Seniority is the length of time that an individual has served in a job or worked for an organization. Seniority can bring higher status, rank, or precedence to an employee who has served for a longer period of time. And it generally means employees with seniority earn more money than other employees doing the same (or very similar) work.
Seniority is important in some private sector establishments and among professions, skilled trades, and union-represented workplaces. Forward-thinking organizations are less likely to provide a preference for senior employees unless the preference is part of the factors considered in salary, promotion, layoff, and other workplace employment decisions.
In evaluations of employees, other considerations in addition to seniority include the employee's contribution to the accomplishment of work goals, building successful relationships with other employees, a commitment to developing and maintaining the desired workplace culture, and a commitment to the creation of an environment that helps employees grow and succeed.

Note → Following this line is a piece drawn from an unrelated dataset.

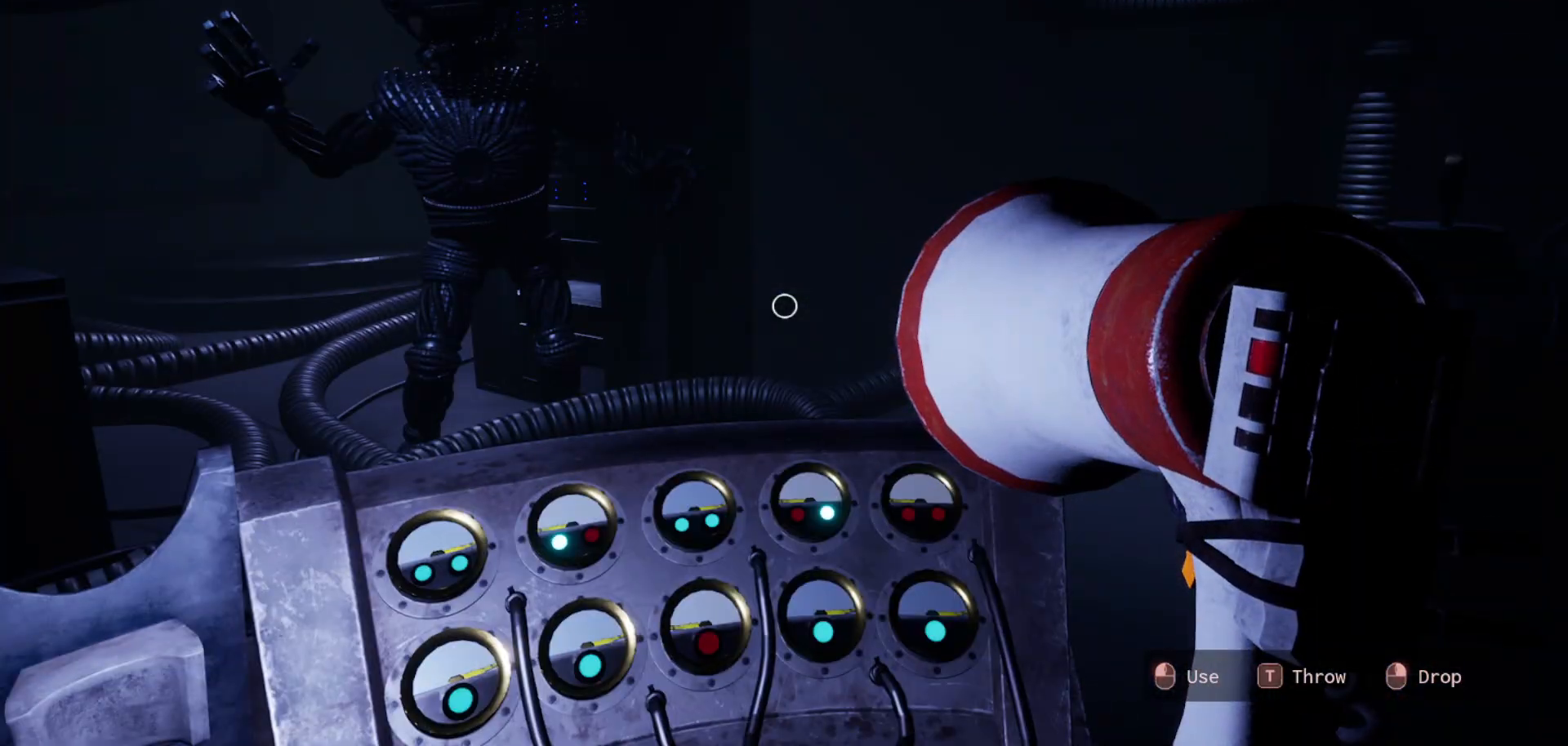
{"keys": [], "mouse": [], "mouse_move": "still", "events": []}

Seniority Is Significant in Union-Represented Workplaces
In a union-represented workplace, seniority drives the majority of decisions made about employees. These decisions include such areas as employee wages, designated work hours, vacation time, promotions, overtime, preferred jobs, preferred shifts, cross-training opportunities, and other employee benefits and privileges.
That's because the terms and conditions of employment are agreed to in a union contract that then governs all decisions made about employees, including their working conditions, time off, and general opportunities. Longer-term senior employees have an advantage over shorter-term employees regardless of contributions, skills, or performance.

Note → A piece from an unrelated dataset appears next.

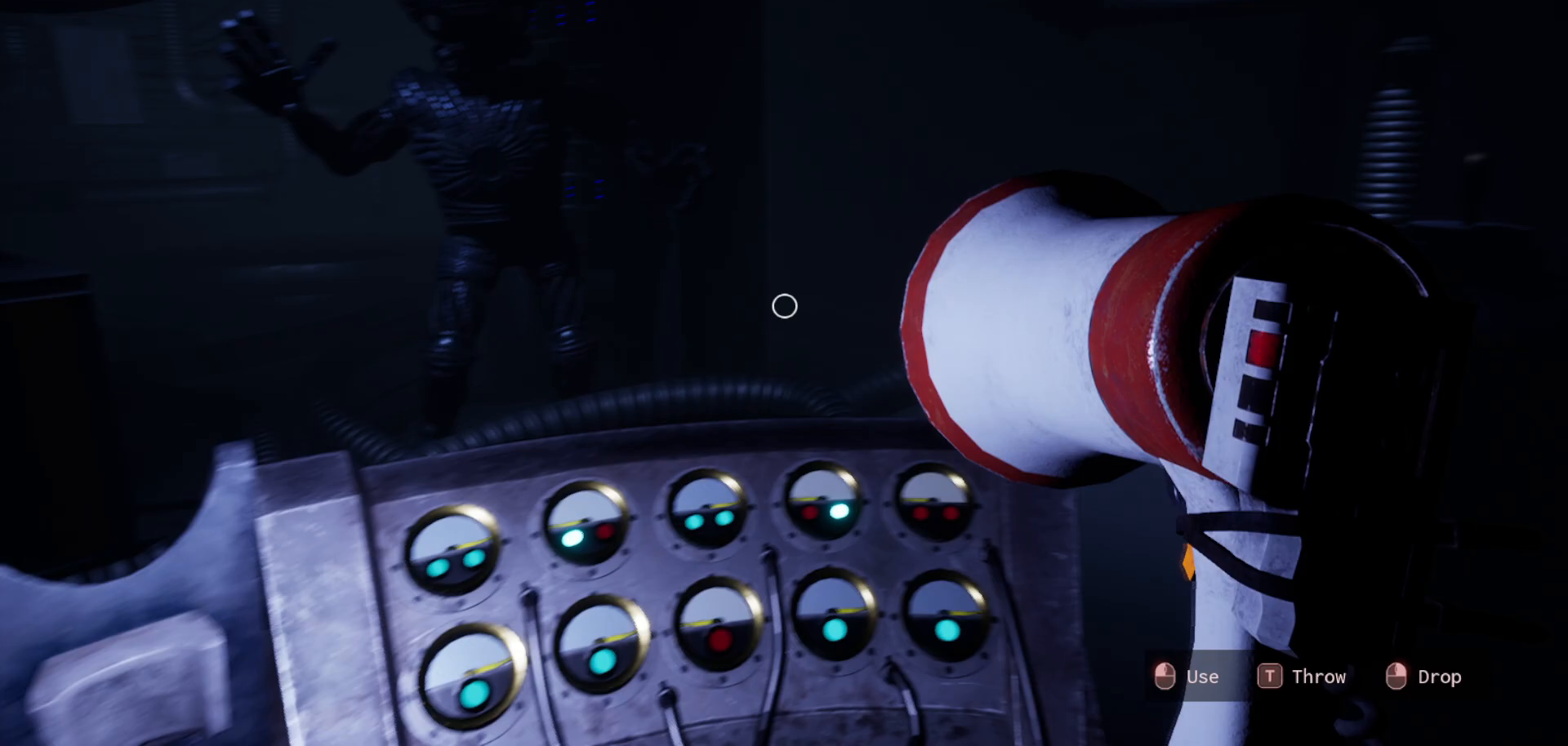
{"keys": [], "mouse": [], "mouse_move": "left", "events": []}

It is also true of skilled trade workers when represented by a union. The decision as to who becomes an apprentice and learns a skilled trade is negotiated by a union.

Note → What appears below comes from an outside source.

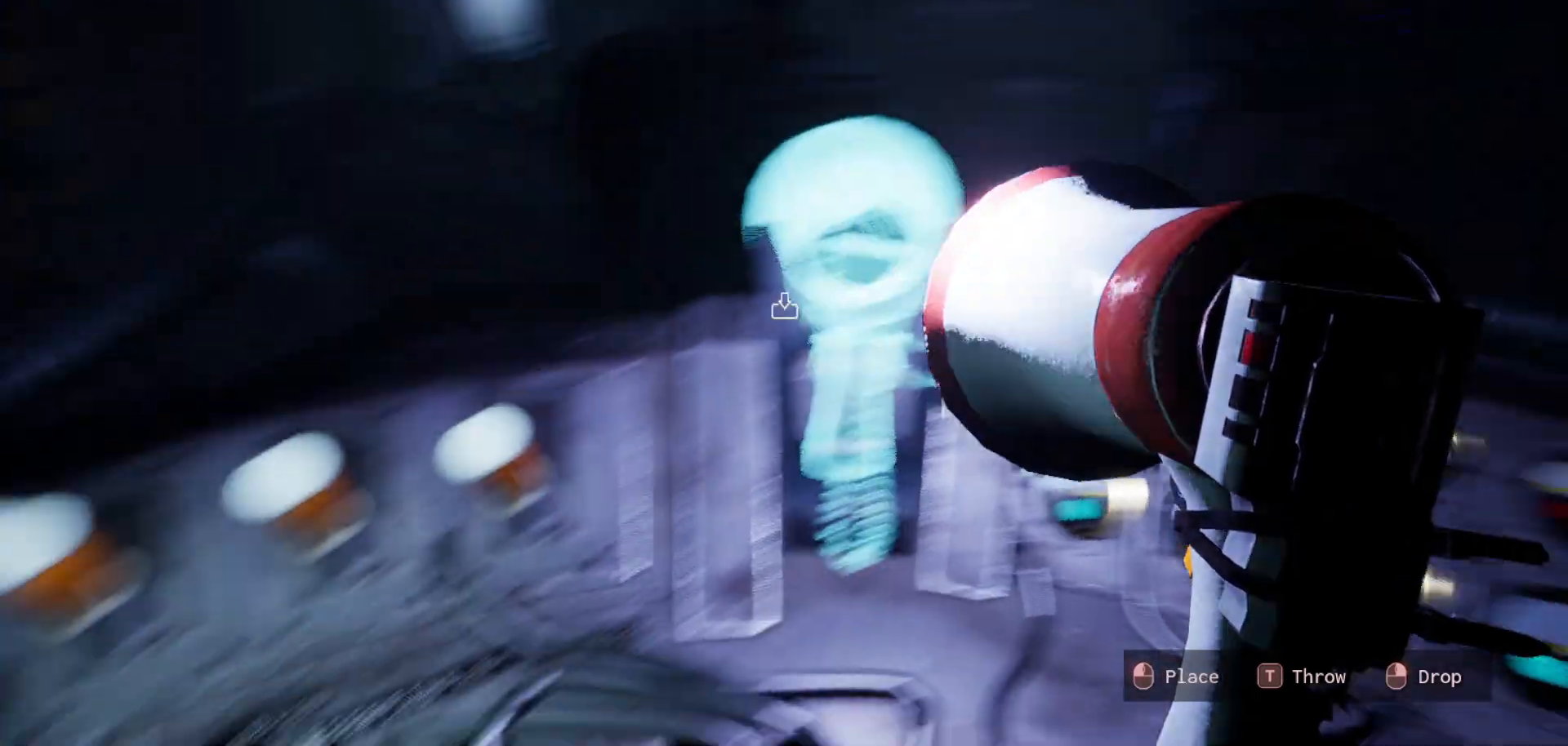
{"keys": [], "mouse": [], "mouse_move": "still", "events": []}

In a union-represented workplace, if a job is eliminated or a layoff becomes necessary, senior employees have job rights over recent employees. In these cases, an employee with seniority may even be reassigned to take over the job of a newer employee when the senior employee's job is eliminated.
If seniority is used by nonunion employers as a basis for pay increases or promotions, it's usually considered in addition to factors such as employee contributions, performance, experience, and job fit.
Employers value senior employees who effectively contribute for their experience, organizational knowledge, product and customer knowledge, and loyalty.
Employers do not value senior employees who fail to contribute and create a dilemma. They're expensive because of their higher salaries, and they may be setting a bad example for less-senior employees. In this case, their jobs will not be protected.
Seniority becomes important when employers make the unhappy decision to lay off employees. Employment lawyers recommend seniority as a factor in their layoff decisions. Laid-off employees are also less likely to slap employers with discrimination charges if the layoffs are done according to seniority.
Even in workplaces that don't consider seniority in employment-related decisions, employers may still honor seniority in other ways, including employee engagement and retention.
Organizations may also recognize the longevity of employees with service awards, mentoring opportunities, longevity recognition, public preference for sharing organizational knowledge, and key assignments.
Encouraging longevity from employees benefits an organization by cultivating senior employees with company knowledge and experience. But unless the employer is obligated by contract, seniority should never be the only factor considered in employment decisions.